Nowhere Special Film britannico-italo-polonais d’Uberto Pasolini (2020), avec James Norton, Daniel Lamont, Eileen O’Higgins, Valerie O’Connor, Laura Hughes, Stella McCusker, Carol Moore, Valene Kane… 1h36. Sortie le 8 décembre 2021.
Daniel Lamont et James Norton
C’est l’histoire d’un papa célibataire qui aime son petit garçon de 3 ans d’un si grand amour qu’il décide de choisir avec lui la maman idéale pour quand il ne sera plus là afin de veiller sur lui. Quête impossible du foyer idéal que vont mener de concert le père et le fils, en rencontrant des mères de famille prêtes à nourrir une bouche de plus parmi leur couvée. Voici un film tout simple qui joue sur la pudeur des sentiments et ces mots que l’adulte n’arrive pas à prononcer, face à cet enfant trop jeune pour comprendre qu’il cherche à lui dire adieu en lui laissant des souvenirs de lui. De ce sujet ô combien délicat qui pouvait prêter au mélodrame larmoyant, le réalisateur britannique d’origine italienne Uberto Pasolini (nommé à l’Oscar en 1998 comme producteur de The Full Monty) tire un film déchirant qui repose pour une bonne part sur la composition toute en retenue de James Norton, dans le rôle difficile d’un homme humble et taiseux à qui sa pudeur naturelle interdit de révéler le secret trop pesant qui l’écrase : il va mourir et ne veut pas que son fils unique en souffre. Dès lors, tout l’art de la mise en scène consiste à éviter le pathos en jouant sur la complicité entre ces deux personnages qui n’ont pas toujours besoin des mots pour communiquer, mais plutôt de gestes qui s'apparentent à une transmission tactile.

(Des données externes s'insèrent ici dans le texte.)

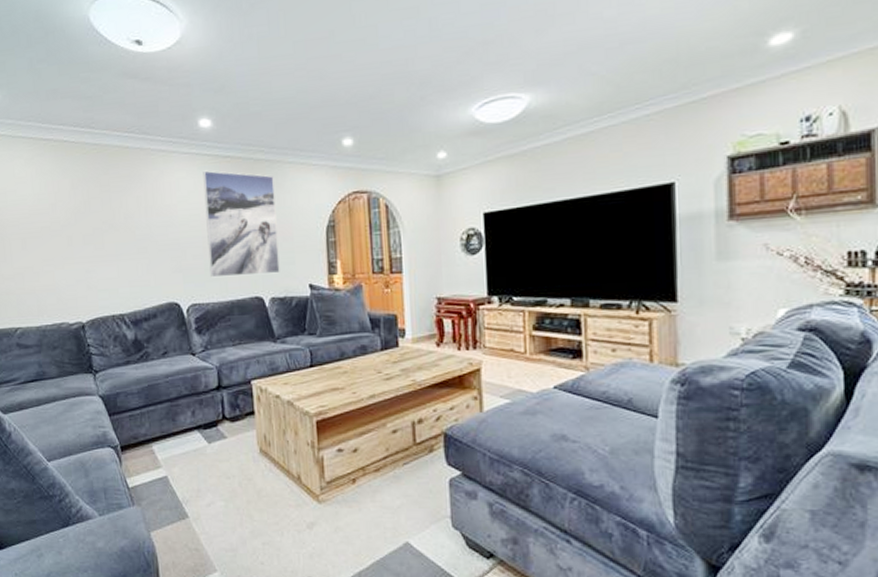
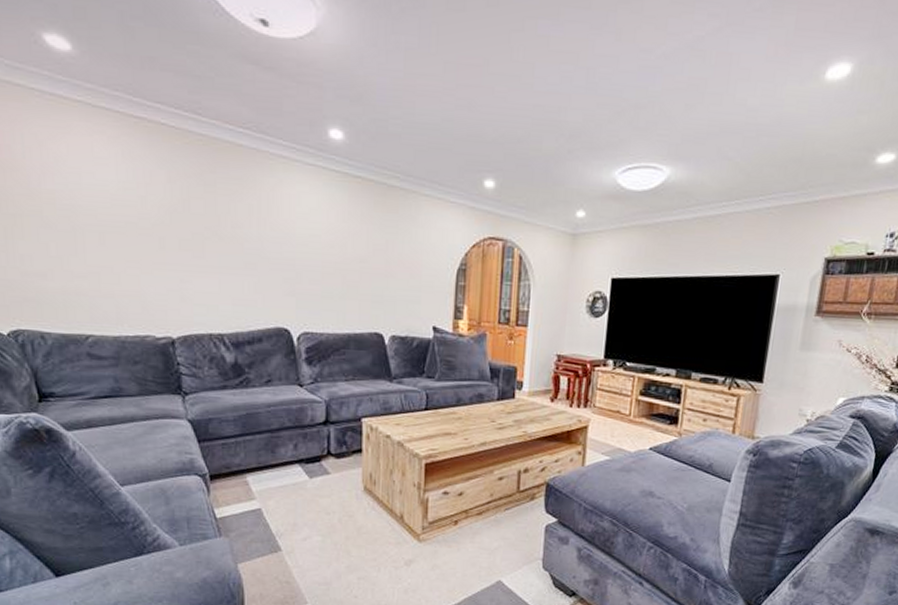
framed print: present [203,170,280,278] -> none [327,188,407,311]

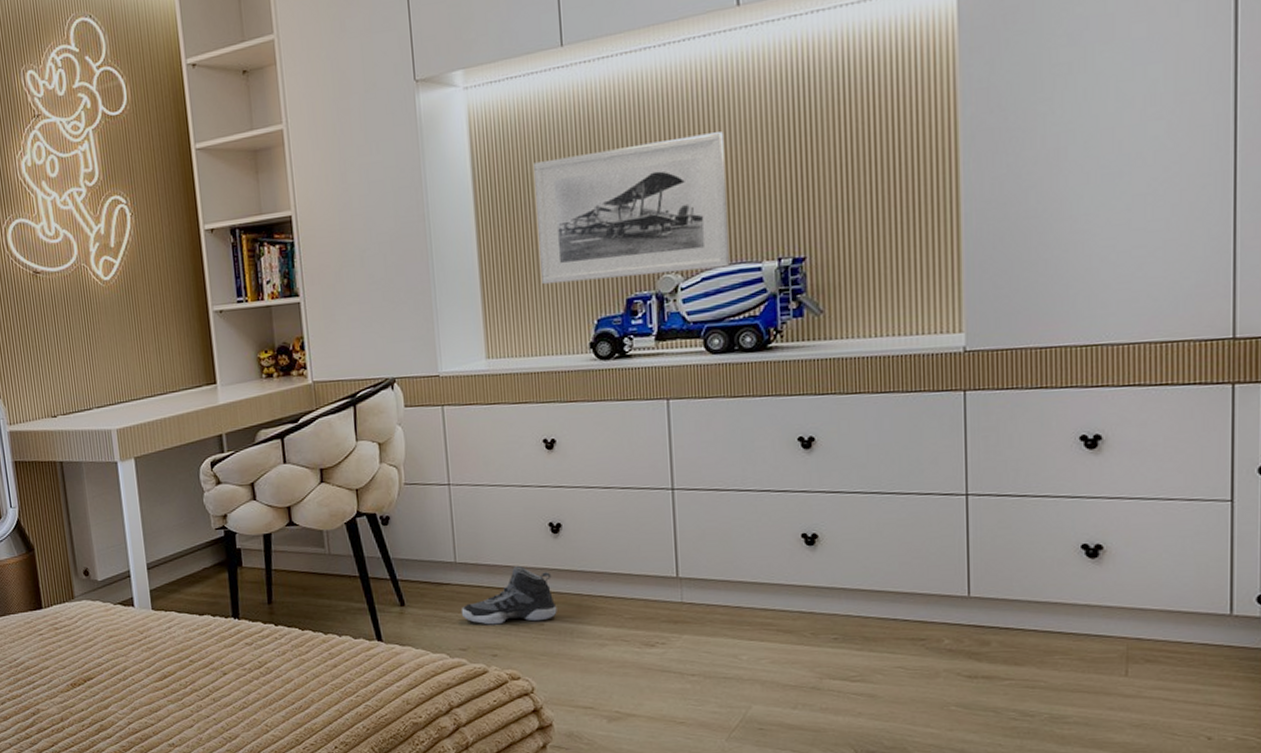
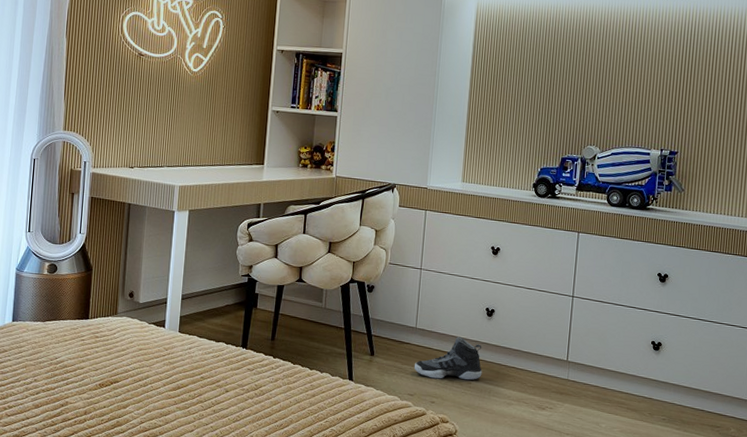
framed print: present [534,132,731,285] -> none [508,52,638,149]

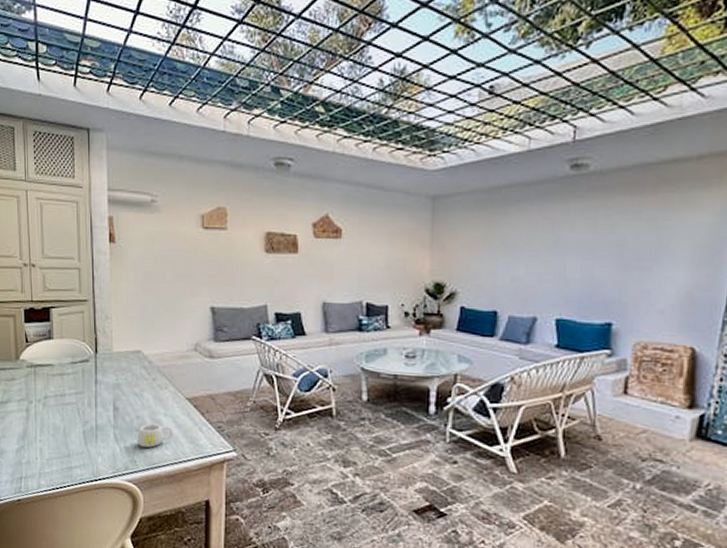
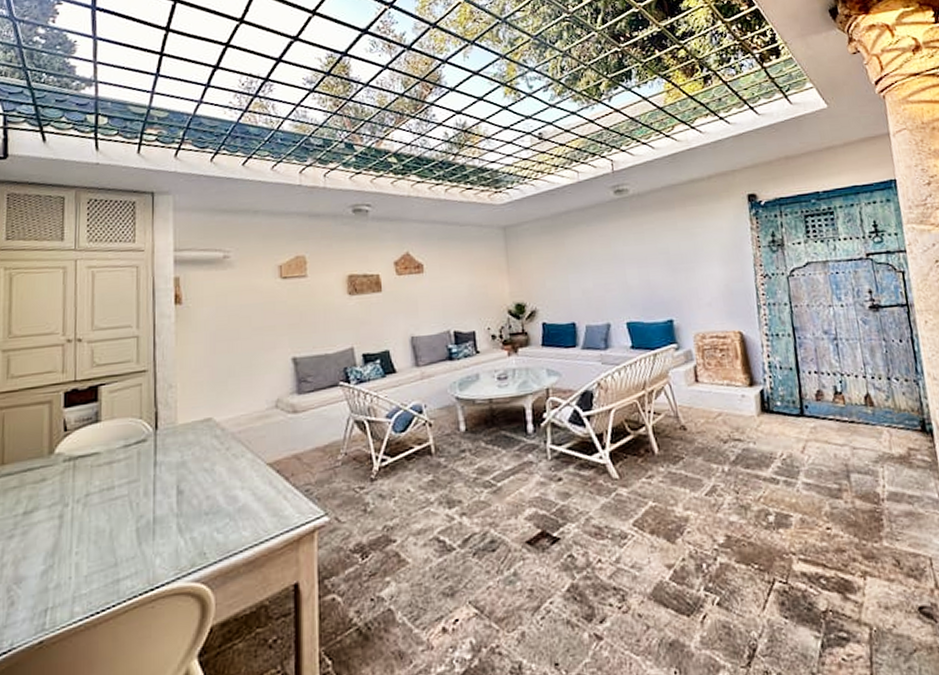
mug: present [137,423,173,448] -> none [207,501,251,533]

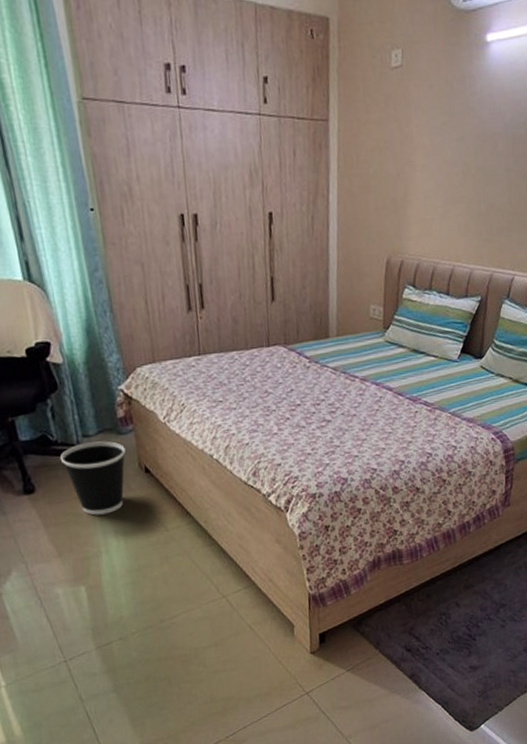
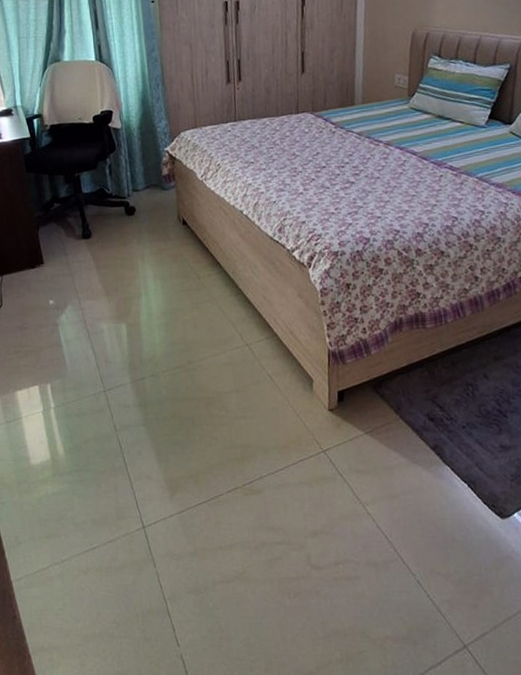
wastebasket: present [59,441,126,515] -> none [113,195,168,261]

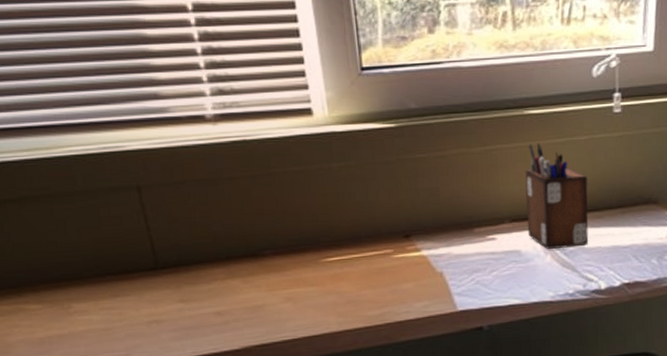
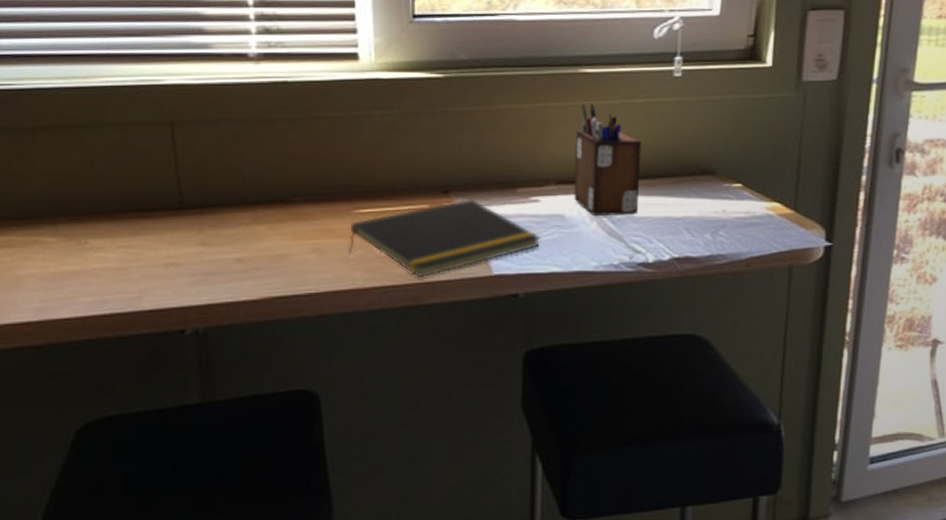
notepad: none [320,240,500,319] -> present [348,198,541,278]

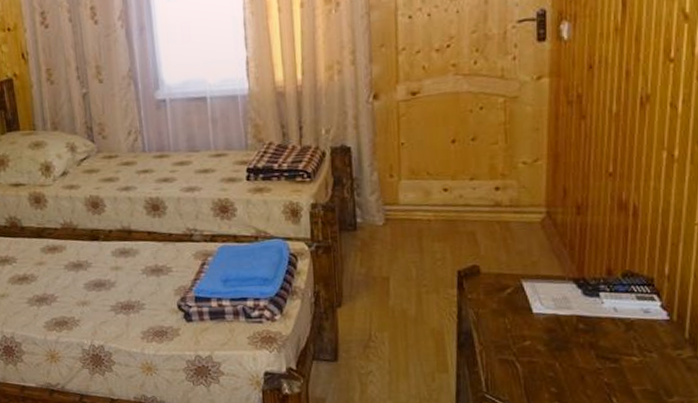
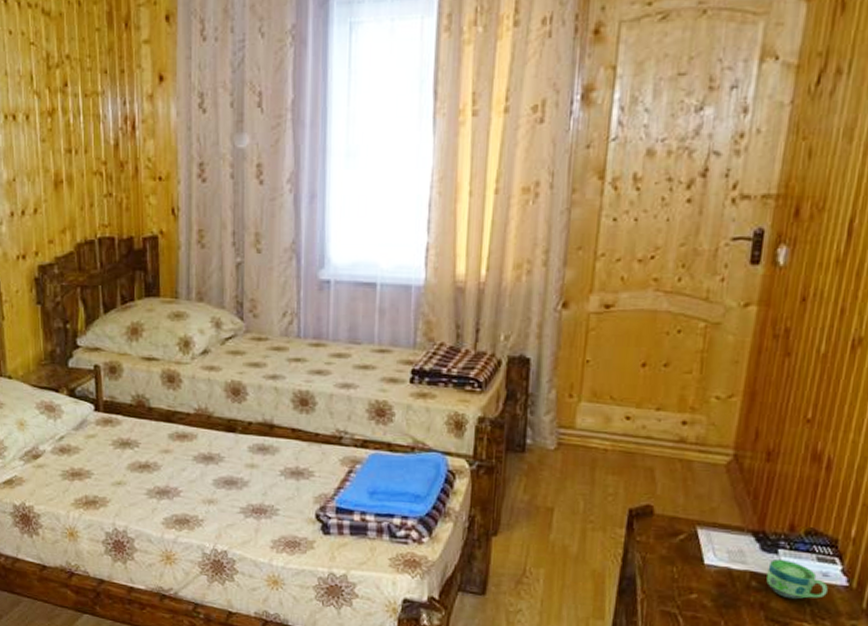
cup: none [592,302,650,337] -> present [766,559,828,600]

Daniel Lamont et James Norton
S’il fallait définir d’un mot le sentiment qui gouverne Un endroit comme un autre, celui de tendresse s’imposerait. Avec ce troisième film en tant que réalisateur, Pasolini (qui est le neveu de… Luchino Visconti !) atteint une sorte d’épiphanie et rejoint au panthéon des cinéastes habiles à traiter de l’enfance des experts tels que Truffaut, Pialat ou Comencini. Jamais il ne succombe à la facilité ou ne cède à la tentation du tire-larmes. Les échanges entre l’adulte et l’enfant sont ceux d’un homme peu habitué à manipuler les mots et d’un gamin en phase d’apprentissage verbal qui réussissent à s’apprivoiser en trouvant un langage commun où les gestes les plus simples revêtent une fonction fondamentale. Ce que ses personnages ne peuvent exprimer par des phrases, la mise en scène le souligne par des détails infimes, sans jamais rien appuyer et en évitant la double tentation de l'emphase et de la manipulation. Le fossé est trop abyssal entre cet homme en sursis (campé tout en silences éloquents par le formidable James Norton) et cet enfant dont il cherche à sauvegarder l’insouciance, sans toujours savoir jusqu’où il peut se confier à lui sans briser son innocence. C’est tout l’enjeu de ce film magnifique et vibrant.